アベラール王国の王女様。ずっと本ばっかり読んでいて誤解されがちだが天真爛漫で元気いっぱいであるが最近はその性格を隠して大人しい人物を演じて居る。一人称は僕であり双子の姉がいてあまり会えないがとても大切に思っている。

◎サンドラ=アベラール

ジェシカの双子の姉であり黒いリボンと黒い洋服が特徴である。

◎クリス=アベラール

ジェシカとサンドラの兄で煙草をよく吸っている。

◎ロディ=アベール

公爵の息子。ジェシカの婚約者だがあまりジェシカのことを快く思っていないが親には逆らえない為諦めている。本当に好きな人と結婚したいと思って居る。




 カーン、カーン、カーンと3時を告げる鐘が鳴り響く午後の黄昏の時間。僕、ジェシカ=アベラールは王宮の庭園で本を読んでいた。白い椅子に座って神話や童話の本を読めるこの時間は至福の時間といっても過言ではないだろう。使用人が入れてくれたお茶を飲むために本を閉じて机の上に置くとタイミングをみはらったのかと思えるほどタイミングがぴったりに誰かの声が聞こえる。

「リア、こんにちは。」

振り返らずに僕は返事をする。

「こんにちは、クリスお兄様。今日もいい天気ですね。」

「さすがジェシカ。声だけで分かるんだね。」

優しい声に煙草の匂い。これほど分かりやすい人物が他に居るであろうか。

「それで兄上様一体何の御用でしょうか?わたくしにわざわざ会いに来るのであればかなり重大な事ですよね?」

そういうと苦笑いをして兄上様は話す。

「話がはやくて助かるよ…といってもただ単に会いたくて来たという場合はジェシカは考えないのか?」

僕は少し考えたふりをしたがすぐに答えを口にする。

「兄上様は忙しいでしょう?だから庭園にはあまり足を運ばれませんし。何か大切な事でもない限りここには来られないかな…と考えまして」

「当たりだ。まあ重大な事と言ってもそこまでではないのだがな。サンドラがお前を呼んでいたからすぐに行ってやって欲しい。少し寂しがっていたぞ。」

僕はすぐに返事をした。

「わかりました。それではすぐに行って参ります。」

「おう!いってこい。」

そうして僕は双子の姉であるサンドラの元へ向かうことにした。…いきなり時間は飛び、あれから数分後、僕は庭園から歩いて僕の姉であるサンドラの部屋に来ていた。

「失礼致します。ジェシカです。
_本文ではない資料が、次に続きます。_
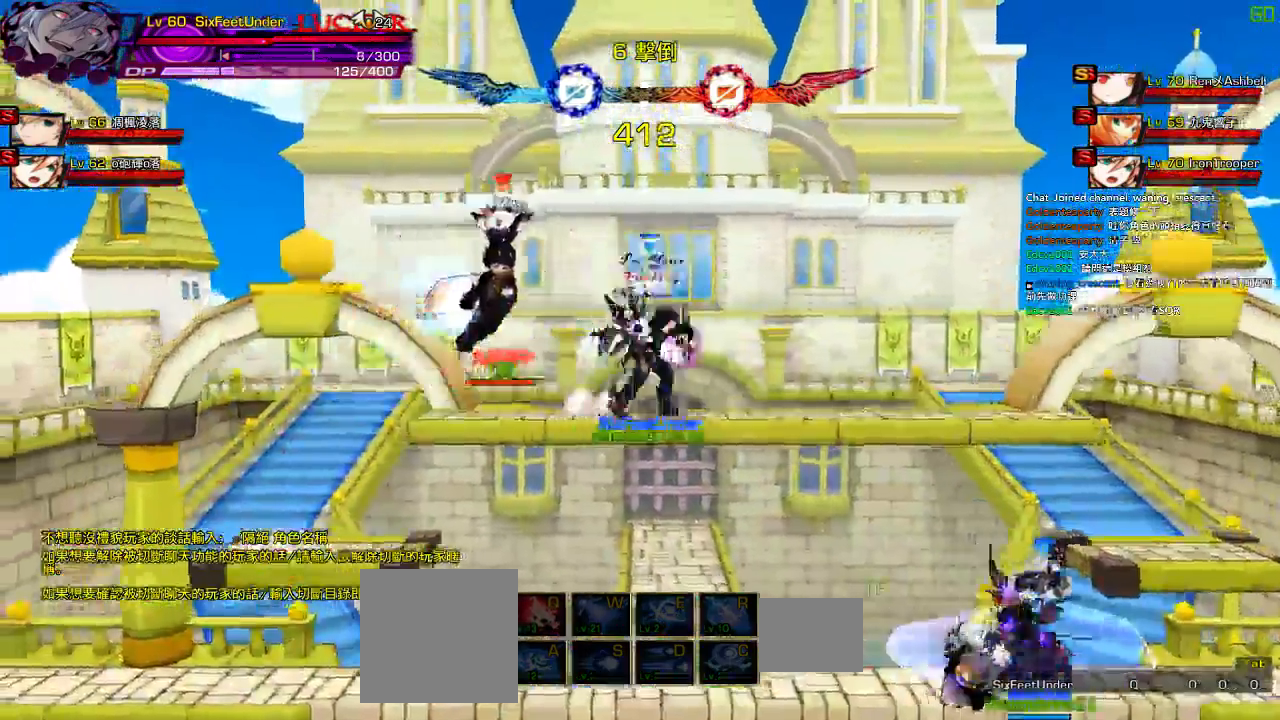
{"keys": ["left", "up"], "events": [[17, "right", "down"], [50, "z", "up"], [150, "up", "down"], [217, "left", "down"], [217, "right", "up"], [284, "up", "up"], [317, "left", "up"], [384, "left", "down"], [417, "up", "down"]]}
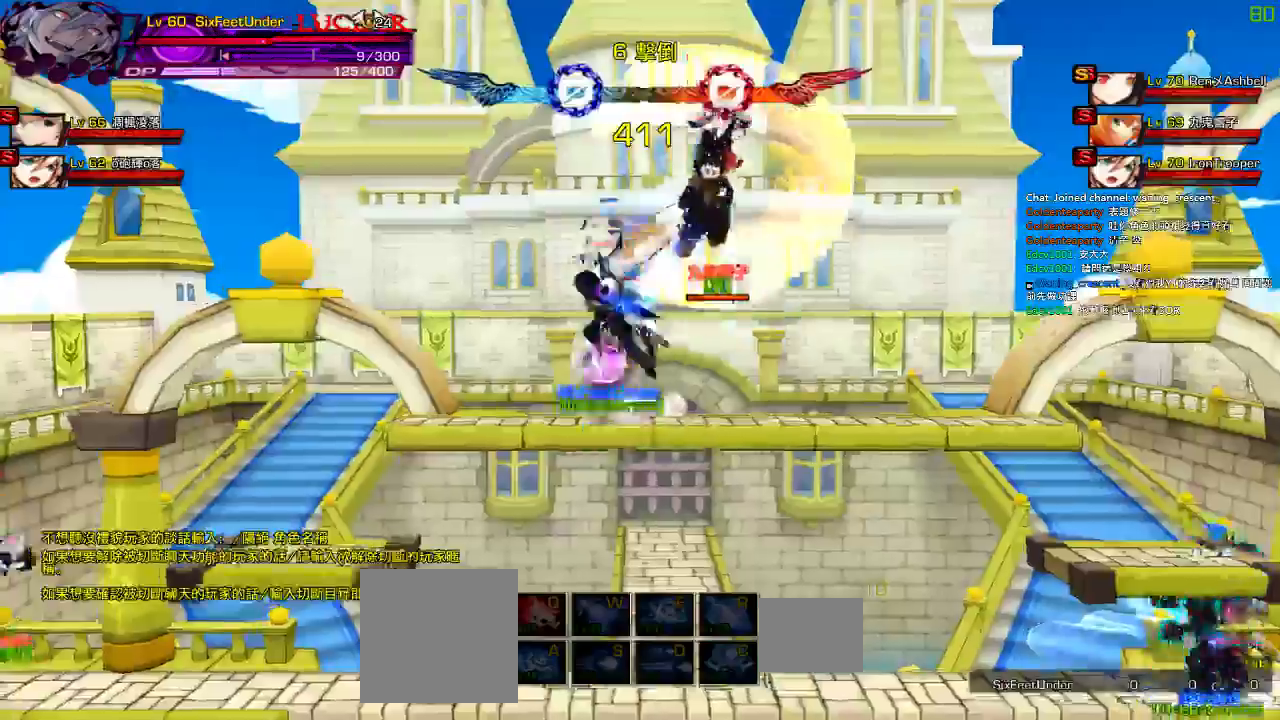
{"keys": ["left", "up"], "events": [[17, "left", "up"], [17, "up", "up"], [100, "down", "down"], [134, "right", "down"], [250, "down", "up"], [250, "right", "up"], [250, "z", "down"], [400, "up", "down"], [400, "z", "up"], [434, "left", "down"]]}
」

一言声をかけて扉を開けるとそこはいつものお姉様のお部屋だった。

「あら、ジェシカいらっしゃい。いきなり呼び出して悪かったわね。そこに座っていいわ」

指定された席に座りお姉様の顔を覗く。僕とそっくりな顔をキョトンとさせているお姉様は僕にはないような魅力を持っていた。いつでも冷静でいて暖かくて優しい声、それでいてとても賢くて…。見ているだけでも魅力が伝わってくる。

「そんなに人の顔を見つめてどうしたの?」

不意に声をかけられて少しだけ驚いてしまうがそれを悟られないように笑顔で返す。

「何でもないですの。それよりも僕に用事とは何ですか?」

御姉様は一体何の用があるのかをとりあえず聞いてみる。

「そうね…単刀直入に言うわ。あなた城下町に行った事はあるかしら?」

「い…いえ僕は一回も行った事はありません。それがどうされたのですか?」

どうしてこんなこんなことを聞くのだろうか?別に城下町に行った事がなくてもいいのではないか?とは思うのであるが用件を聞き出す。

「それで…要件は何ですか?」

「ジェシカ、城下町に行ってみない?もちろん私と一緒にだけど。」

城下町…?僕は一回も行った事はないが色々な物語を読んでいると大層にぎやかだと聞いたことがある。とても行ってみたい‼

「それは本当なのですか!?」

「ジェシカ落ち着いて本当よ。使用人には内緒だけどね。」

使用人に内緒…いい響き!

「お姉様ありがとうございますの。それでいつ行くのですか?」

あまり長くは居られないだろうがなるべく長く町のなかに居たいなんて考えながら恐る恐る日程を訪ねる。

「ああ、それなら明日いく予定よ」

明日!?また唐突な話だが今日中にたまっている仕事を片付けてしまえば大丈夫であろう。僕は首を振ってお姉様に返事をする。

「是非、連れていってください。」

「そう、分かったわ。それじゃあ明日の朝五時に使用人の目を盗んでここに来てちょうだいジェシカ。」

「わかりました、お姉様。」

「それじゃあ、今の話は内密にね。」
「はーい、分かったのですお姉様。」

返事をして体を後ろに向ける。

「それではお姉様、また明日お会いしましょう」

「それじゃあね、ジェシカまた明日会いましょう」

扉を開けて外へ出た。ああ、明日はとても楽しみだと考えながら僕は歩き始めるた。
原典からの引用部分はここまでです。